Sunday 25 April 2010

Toys as an agent of change

Historians are very familiar with the idea of the printing press as an agent of change ever since Elizabeth L. Eisenstein's excellent and pivotal works (The printing press as an agent of change : communications and cultural transformations in early-modern Europe (1979) and The printing revolution in early modern Europe (1983)). The printing press spread ideas and values broadly and rapidly among peoples and across continents. The significance of the printing press is unquestionable.

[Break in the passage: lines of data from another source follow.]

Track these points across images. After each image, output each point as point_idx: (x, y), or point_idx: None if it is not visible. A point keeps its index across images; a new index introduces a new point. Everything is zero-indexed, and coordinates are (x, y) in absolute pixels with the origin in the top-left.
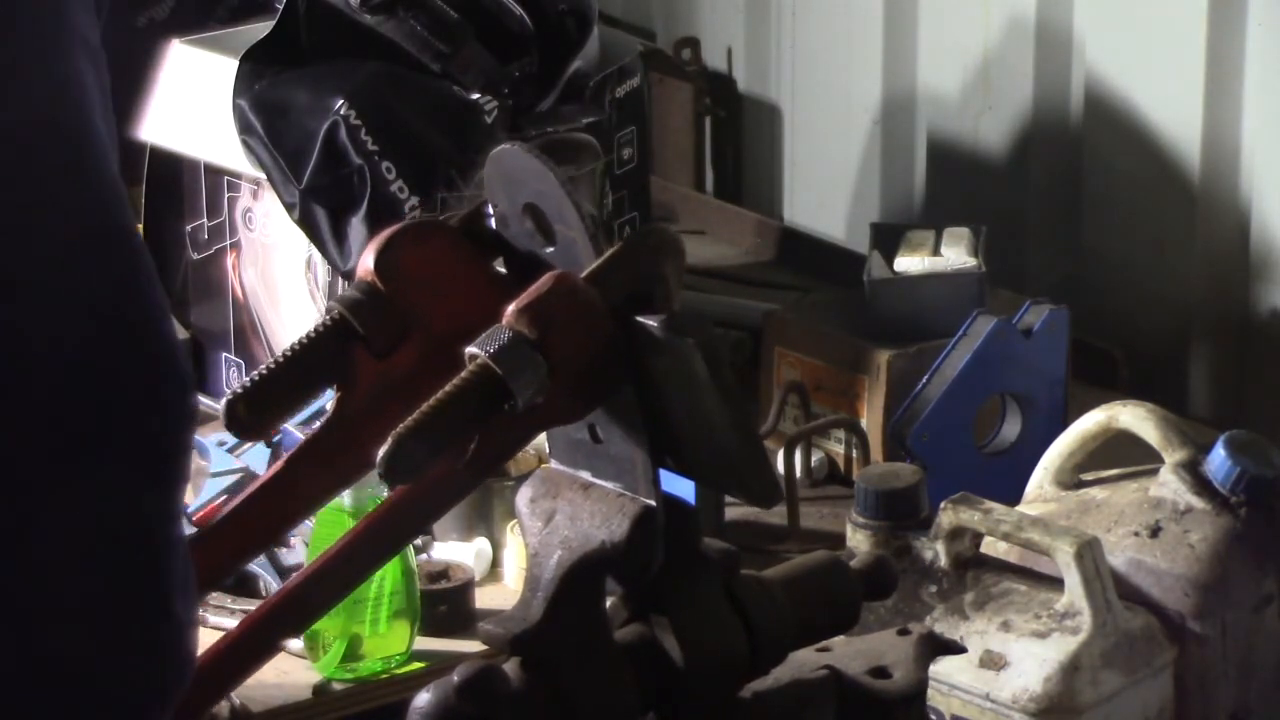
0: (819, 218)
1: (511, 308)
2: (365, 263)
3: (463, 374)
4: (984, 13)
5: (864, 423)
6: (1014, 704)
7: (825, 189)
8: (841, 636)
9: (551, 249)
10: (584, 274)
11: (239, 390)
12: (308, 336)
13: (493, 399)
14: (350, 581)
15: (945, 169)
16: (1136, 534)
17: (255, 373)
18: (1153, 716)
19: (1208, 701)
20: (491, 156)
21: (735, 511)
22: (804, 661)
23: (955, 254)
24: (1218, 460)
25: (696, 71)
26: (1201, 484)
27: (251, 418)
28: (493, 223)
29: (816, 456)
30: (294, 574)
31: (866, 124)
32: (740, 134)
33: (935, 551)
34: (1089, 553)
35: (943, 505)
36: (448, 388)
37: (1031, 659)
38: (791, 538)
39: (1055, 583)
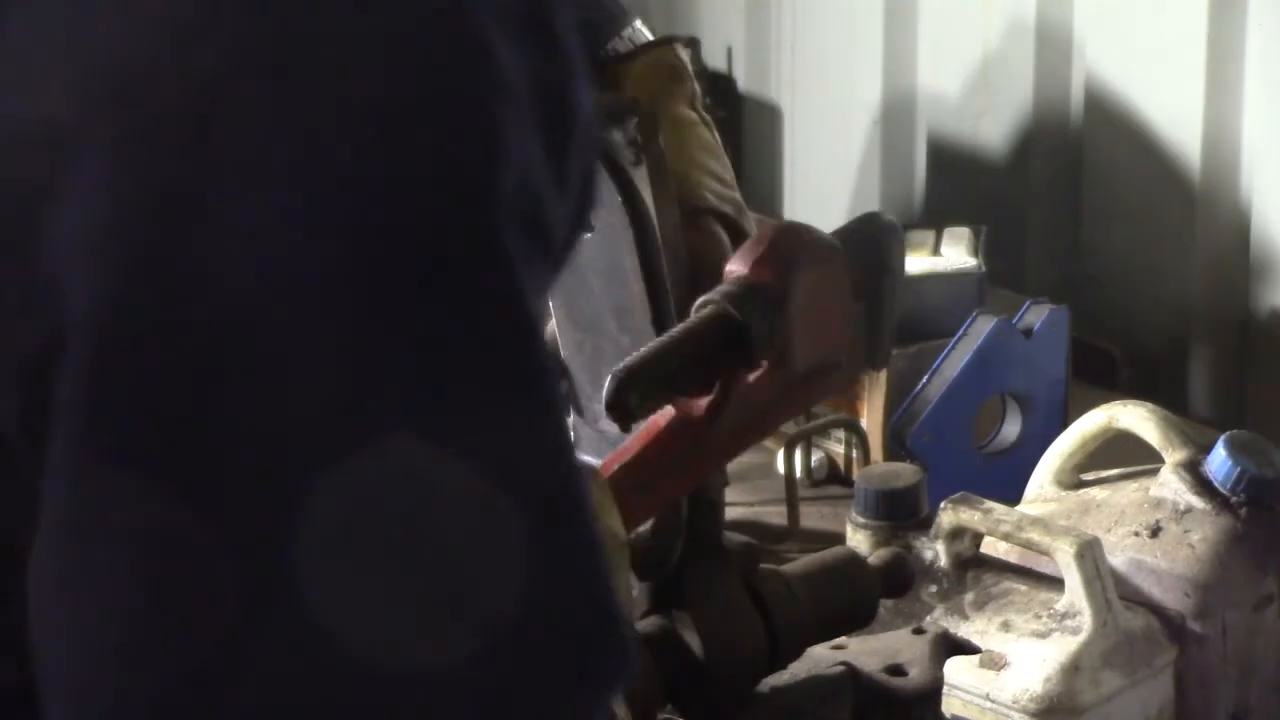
0: (819, 218)
1: (746, 260)
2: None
3: (695, 317)
4: (984, 13)
5: (864, 423)
6: (1014, 704)
7: (825, 189)
8: (856, 634)
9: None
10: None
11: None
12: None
13: (726, 343)
14: None
15: (945, 169)
16: (1136, 534)
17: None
18: (1153, 716)
19: (1208, 701)
20: None
21: (735, 511)
22: (820, 658)
23: (955, 254)
24: (1218, 460)
25: (696, 71)
26: (1202, 484)
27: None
28: None
29: (816, 456)
30: None
31: (866, 124)
32: (740, 134)
33: (935, 551)
34: (1089, 553)
35: (943, 505)
36: (679, 327)
37: (1031, 659)
38: (791, 537)
39: (1055, 583)
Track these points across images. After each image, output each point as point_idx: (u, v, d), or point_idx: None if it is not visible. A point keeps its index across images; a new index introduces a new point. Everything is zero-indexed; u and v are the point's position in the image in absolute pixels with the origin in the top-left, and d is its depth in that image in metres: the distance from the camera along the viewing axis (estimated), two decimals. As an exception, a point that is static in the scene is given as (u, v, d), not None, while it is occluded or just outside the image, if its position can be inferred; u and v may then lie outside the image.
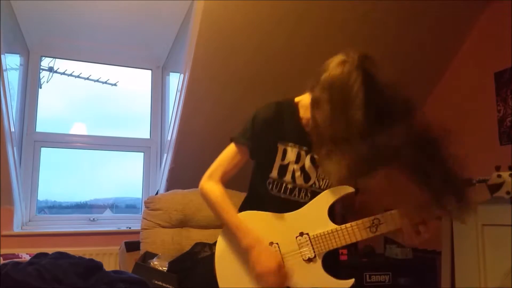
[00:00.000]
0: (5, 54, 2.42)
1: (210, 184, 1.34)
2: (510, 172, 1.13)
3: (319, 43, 2.44)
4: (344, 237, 1.23)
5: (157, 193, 2.91)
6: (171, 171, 2.89)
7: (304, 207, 1.29)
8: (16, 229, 2.79)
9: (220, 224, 2.52)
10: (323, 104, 1.14)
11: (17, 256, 2.40)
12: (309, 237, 1.25)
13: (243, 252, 1.27)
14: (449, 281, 2.51)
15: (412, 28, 2.55)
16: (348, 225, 1.23)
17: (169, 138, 2.97)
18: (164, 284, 1.94)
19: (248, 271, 1.25)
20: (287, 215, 1.29)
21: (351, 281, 1.23)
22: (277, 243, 1.27)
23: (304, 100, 1.34)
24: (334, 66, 1.16)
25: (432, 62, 2.80)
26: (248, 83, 2.57)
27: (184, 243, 2.38)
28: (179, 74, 2.83)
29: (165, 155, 3.11)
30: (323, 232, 1.25)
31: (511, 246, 2.09)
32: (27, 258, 2.09)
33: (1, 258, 2.34)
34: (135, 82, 3.47)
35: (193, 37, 2.33)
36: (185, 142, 2.74)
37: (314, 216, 1.27)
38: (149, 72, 3.45)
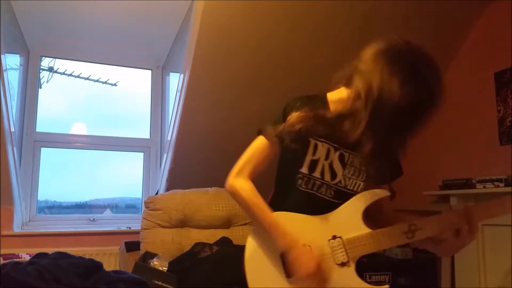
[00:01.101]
0: (5, 54, 2.42)
1: (240, 181, 1.27)
2: None
3: (319, 43, 2.45)
4: (379, 242, 1.19)
5: (157, 193, 2.91)
6: (171, 171, 2.89)
7: (338, 209, 1.24)
8: (16, 229, 2.79)
9: (219, 224, 2.52)
10: (365, 107, 1.13)
11: (17, 256, 2.40)
12: (342, 241, 1.21)
13: (274, 253, 1.22)
14: (449, 281, 2.52)
15: (412, 28, 2.55)
16: (383, 230, 1.20)
17: (169, 138, 2.97)
18: (164, 284, 1.94)
19: (280, 272, 1.21)
20: (320, 217, 1.24)
21: (386, 287, 1.22)
22: (309, 246, 1.21)
23: (334, 95, 1.31)
24: (373, 65, 1.17)
25: (432, 62, 2.80)
26: (248, 83, 2.57)
27: (184, 243, 2.37)
28: (179, 74, 2.83)
29: (165, 155, 3.11)
30: (357, 236, 1.21)
31: (511, 246, 2.09)
32: (27, 258, 2.09)
33: (1, 258, 2.34)
34: (135, 82, 3.47)
35: (193, 37, 2.33)
36: (185, 142, 2.74)
37: (347, 219, 1.23)
38: (149, 72, 3.45)
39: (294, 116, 1.26)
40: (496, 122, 2.45)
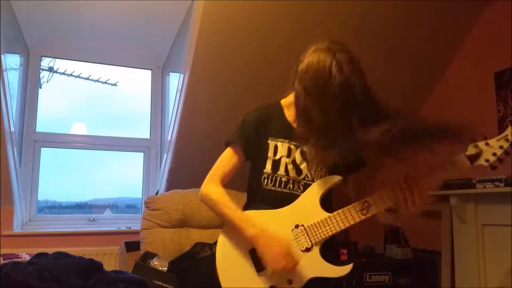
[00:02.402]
0: (5, 54, 2.42)
1: (210, 186, 1.39)
2: (485, 142, 1.20)
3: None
4: (337, 223, 1.28)
5: (157, 193, 2.91)
6: (171, 171, 2.89)
7: (297, 200, 1.34)
8: (16, 229, 2.79)
9: (220, 224, 2.52)
10: (303, 93, 1.21)
11: (17, 256, 2.40)
12: (305, 228, 1.30)
13: (244, 250, 1.30)
14: (449, 281, 2.52)
15: (412, 28, 2.55)
16: (340, 211, 1.29)
17: (169, 138, 2.97)
18: (164, 284, 1.94)
19: (250, 268, 1.28)
20: (281, 210, 1.33)
21: (350, 266, 1.27)
22: None
23: (287, 99, 1.43)
24: (308, 56, 1.24)
25: (432, 62, 2.80)
26: (248, 83, 2.57)
27: (184, 243, 2.38)
28: (179, 74, 2.83)
29: (165, 155, 3.11)
30: (317, 222, 1.29)
31: (511, 246, 2.09)
32: (27, 258, 2.09)
33: (1, 258, 2.34)
34: (135, 82, 3.47)
35: (193, 37, 2.33)
36: (185, 142, 2.74)
37: (307, 208, 1.32)
38: (149, 72, 3.45)
39: (251, 123, 1.40)
40: (496, 122, 2.45)
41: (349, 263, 1.27)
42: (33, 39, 3.00)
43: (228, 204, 1.34)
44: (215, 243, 2.37)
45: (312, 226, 1.29)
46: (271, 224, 1.29)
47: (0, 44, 2.27)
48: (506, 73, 2.42)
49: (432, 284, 2.65)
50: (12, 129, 2.64)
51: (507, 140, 1.18)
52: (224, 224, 1.38)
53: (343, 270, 1.26)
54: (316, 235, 1.28)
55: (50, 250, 1.73)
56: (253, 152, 1.40)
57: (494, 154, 1.19)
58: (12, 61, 2.74)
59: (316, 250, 1.28)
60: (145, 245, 2.36)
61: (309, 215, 1.30)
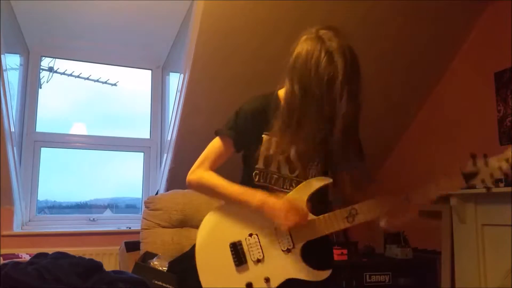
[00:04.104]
0: (5, 54, 2.42)
1: (199, 171, 1.34)
2: (485, 160, 1.10)
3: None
4: (322, 227, 1.23)
5: (157, 193, 2.91)
6: (171, 171, 2.89)
7: (283, 199, 1.28)
8: (16, 229, 2.79)
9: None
10: (292, 83, 1.18)
11: (17, 256, 2.40)
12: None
13: (226, 243, 1.28)
14: (449, 281, 2.52)
15: (412, 28, 2.55)
16: (326, 215, 1.24)
17: (169, 138, 2.97)
18: (164, 284, 1.94)
19: (230, 262, 1.27)
20: None
21: (328, 272, 1.23)
22: (256, 234, 1.27)
23: (283, 91, 1.35)
24: (297, 46, 1.20)
25: (432, 62, 2.80)
26: (248, 83, 2.57)
27: (184, 243, 2.38)
28: (179, 74, 2.83)
29: (165, 155, 3.11)
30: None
31: (511, 246, 2.09)
32: (27, 258, 2.09)
33: (1, 258, 2.34)
34: (135, 82, 3.47)
35: (193, 37, 2.33)
36: (185, 142, 2.74)
37: None
38: (149, 72, 3.45)
39: (245, 115, 1.33)
40: (496, 122, 2.45)
41: (330, 268, 1.23)
42: (33, 39, 3.00)
43: (224, 182, 1.30)
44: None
45: (295, 227, 1.24)
46: (255, 220, 1.26)
47: (0, 44, 2.27)
48: (506, 73, 2.42)
49: (432, 284, 2.65)
50: (12, 129, 2.64)
51: (507, 161, 1.08)
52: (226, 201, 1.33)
53: (321, 275, 1.23)
54: (298, 236, 1.24)
55: (50, 250, 1.73)
56: (245, 146, 1.35)
57: (491, 176, 1.10)
58: (12, 61, 2.74)
59: (297, 251, 1.24)
60: (145, 245, 2.36)
61: None
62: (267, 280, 1.24)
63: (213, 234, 1.32)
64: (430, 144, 2.67)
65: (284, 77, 1.25)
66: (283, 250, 1.25)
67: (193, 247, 2.25)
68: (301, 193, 1.27)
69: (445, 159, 2.74)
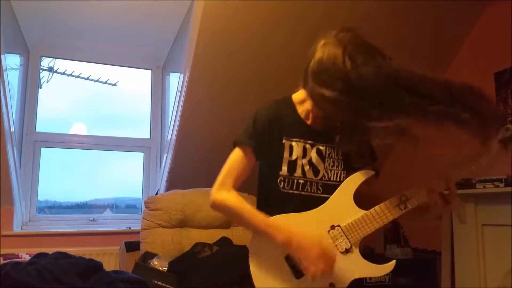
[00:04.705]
0: (5, 54, 2.42)
1: (223, 193, 1.27)
2: None
3: (319, 43, 2.44)
4: (376, 220, 1.21)
5: (157, 193, 2.91)
6: (171, 171, 2.89)
7: (329, 199, 1.27)
8: (16, 229, 2.79)
9: (219, 224, 2.52)
10: (319, 89, 1.13)
11: (17, 256, 2.40)
12: (341, 228, 1.23)
13: (279, 257, 1.22)
14: (449, 281, 2.51)
15: (412, 28, 2.55)
16: (376, 207, 1.22)
17: (169, 138, 2.97)
18: (164, 284, 1.94)
19: (288, 275, 1.21)
20: (314, 212, 1.26)
21: (392, 263, 1.21)
22: None
23: (298, 95, 1.35)
24: (317, 51, 1.16)
25: (432, 62, 2.80)
26: (248, 83, 2.57)
27: (184, 243, 2.37)
28: (179, 74, 2.83)
29: (165, 155, 3.10)
30: (354, 220, 1.23)
31: (511, 246, 2.09)
32: (27, 258, 2.09)
33: (1, 258, 2.34)
34: (135, 82, 3.47)
35: (193, 37, 2.33)
36: (185, 142, 2.74)
37: (341, 207, 1.26)
38: (149, 72, 3.45)
39: (263, 122, 1.30)
40: (496, 122, 2.45)
41: (390, 261, 1.21)
42: (33, 39, 3.00)
43: (250, 210, 1.24)
44: (215, 243, 2.39)
45: (349, 225, 1.23)
46: (304, 227, 1.21)
47: (0, 44, 2.27)
48: (506, 73, 2.42)
49: (432, 284, 2.65)
50: (12, 129, 2.63)
51: None
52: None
53: (386, 268, 1.21)
54: (354, 234, 1.22)
55: (50, 250, 1.72)
56: (266, 153, 1.31)
57: None
58: (12, 61, 2.74)
59: (356, 250, 1.22)
60: (145, 245, 2.36)
61: (344, 215, 1.24)
62: (332, 285, 1.20)
63: (265, 250, 1.24)
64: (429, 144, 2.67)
65: (301, 83, 1.24)
66: (341, 252, 1.22)
67: (193, 247, 2.25)
68: (347, 191, 1.26)
69: (445, 159, 2.74)
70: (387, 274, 2.55)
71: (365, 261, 1.21)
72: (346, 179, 1.28)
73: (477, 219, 2.30)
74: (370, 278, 2.52)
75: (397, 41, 2.59)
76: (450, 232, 2.50)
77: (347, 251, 1.22)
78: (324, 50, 1.15)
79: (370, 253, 2.83)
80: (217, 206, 1.29)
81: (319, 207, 1.26)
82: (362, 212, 1.23)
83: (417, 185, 1.21)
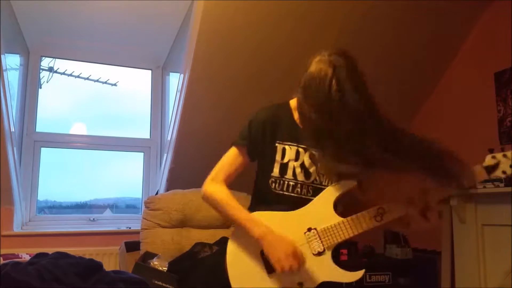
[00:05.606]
0: (5, 54, 2.42)
1: (214, 185, 1.37)
2: (503, 153, 1.19)
3: (319, 44, 2.44)
4: (351, 228, 1.27)
5: (157, 193, 2.91)
6: (171, 171, 2.89)
7: (310, 203, 1.33)
8: (16, 229, 2.79)
9: (219, 224, 2.52)
10: (304, 102, 1.21)
11: (17, 256, 2.40)
12: (317, 231, 1.29)
13: (255, 251, 1.29)
14: (449, 281, 2.51)
15: (412, 28, 2.55)
16: (353, 216, 1.28)
17: (169, 138, 2.97)
18: (164, 284, 1.94)
19: (261, 269, 1.28)
20: (294, 213, 1.32)
21: (361, 272, 1.26)
22: None
23: (295, 101, 1.40)
24: (311, 66, 1.22)
25: (432, 62, 2.80)
26: (247, 83, 2.57)
27: (184, 243, 2.38)
28: (179, 74, 2.83)
29: (165, 155, 3.10)
30: (330, 226, 1.28)
31: (511, 246, 2.09)
32: (27, 258, 2.09)
33: (1, 258, 2.34)
34: (135, 82, 3.47)
35: (193, 37, 2.33)
36: (185, 142, 2.74)
37: (320, 211, 1.31)
38: (149, 72, 3.45)
39: (258, 124, 1.38)
40: (496, 122, 2.45)
41: (361, 269, 1.26)
42: (33, 39, 3.00)
43: (234, 204, 1.33)
44: (215, 243, 2.38)
45: (325, 230, 1.28)
46: (282, 226, 1.28)
47: (0, 44, 2.27)
48: (506, 73, 2.42)
49: (432, 284, 2.65)
50: (12, 129, 2.64)
51: None
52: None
53: (354, 276, 1.26)
54: (328, 239, 1.27)
55: (50, 250, 1.72)
56: (259, 155, 1.39)
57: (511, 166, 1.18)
58: (12, 61, 2.74)
59: (328, 254, 1.27)
60: (145, 245, 2.36)
61: (322, 219, 1.30)
62: (300, 285, 1.25)
63: (243, 243, 1.33)
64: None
65: (296, 90, 1.29)
66: (314, 254, 1.27)
67: (193, 247, 2.26)
68: (328, 197, 1.31)
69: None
70: (386, 274, 2.57)
71: (335, 266, 1.27)
72: (329, 186, 1.33)
73: (477, 219, 2.30)
74: (370, 278, 2.52)
75: (397, 41, 2.60)
76: (450, 232, 2.50)
77: (319, 253, 1.27)
78: (316, 66, 1.21)
79: (370, 252, 2.84)
80: (206, 197, 1.38)
81: (301, 209, 1.32)
82: (339, 219, 1.29)
83: (396, 200, 1.26)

Printed matters as an important form of material culture easily draw the attention of scholars from various disciplines. However, the roles of other dimensions of material cultures as subtle and negligible as toys in everyday life have been considered less relevant in shaping ideas and values. If the literary marketplace has been one of the most popular areas of interests, how toys were marketed to children and their parents? 
If the modern presses shaped the views of the public, how toys were marketed as a means of social control when addressing social issues? If printed matters consolidate conventional ideas and values about gender and profession, how toys as an important aspect of formative learning process shaped the ideas and values, however new or old, of the kids? In a way, are toys one of the most conservative agents which rarely challenge stereotypes of gender and profession?

Using the case of the giant department store Sears in the U.S., Wesley A. Asherbranner's dissertation "Toys as an agent of change: a historicalsurvey of the Sears Christmas Wish Book, 1940-2000" (unpublished M.A. dissertation, University of Regina, 2003) tells us the answers.

Toys reinforce a form of socialization that disciplines children into appropriate gender roles. This research proceeds via historical observation of how each individual period assigned toys selections along gender and coincidentally, racially identifiable lines. 

Consequently, the thesis addresses a number of questions, namely, do the choices of toys vary by generations and what role did the marketers have on how toys were marketed through the catalogues. If toy selections are based along gender roles, how is this strategy manifested within the catalogues? 

Finally,what social changes affected which toys were marketed and did they change from year to year, decade to decade? In other words, to what degree did the toy companies and/or the toy marketers lead or follow these social changes?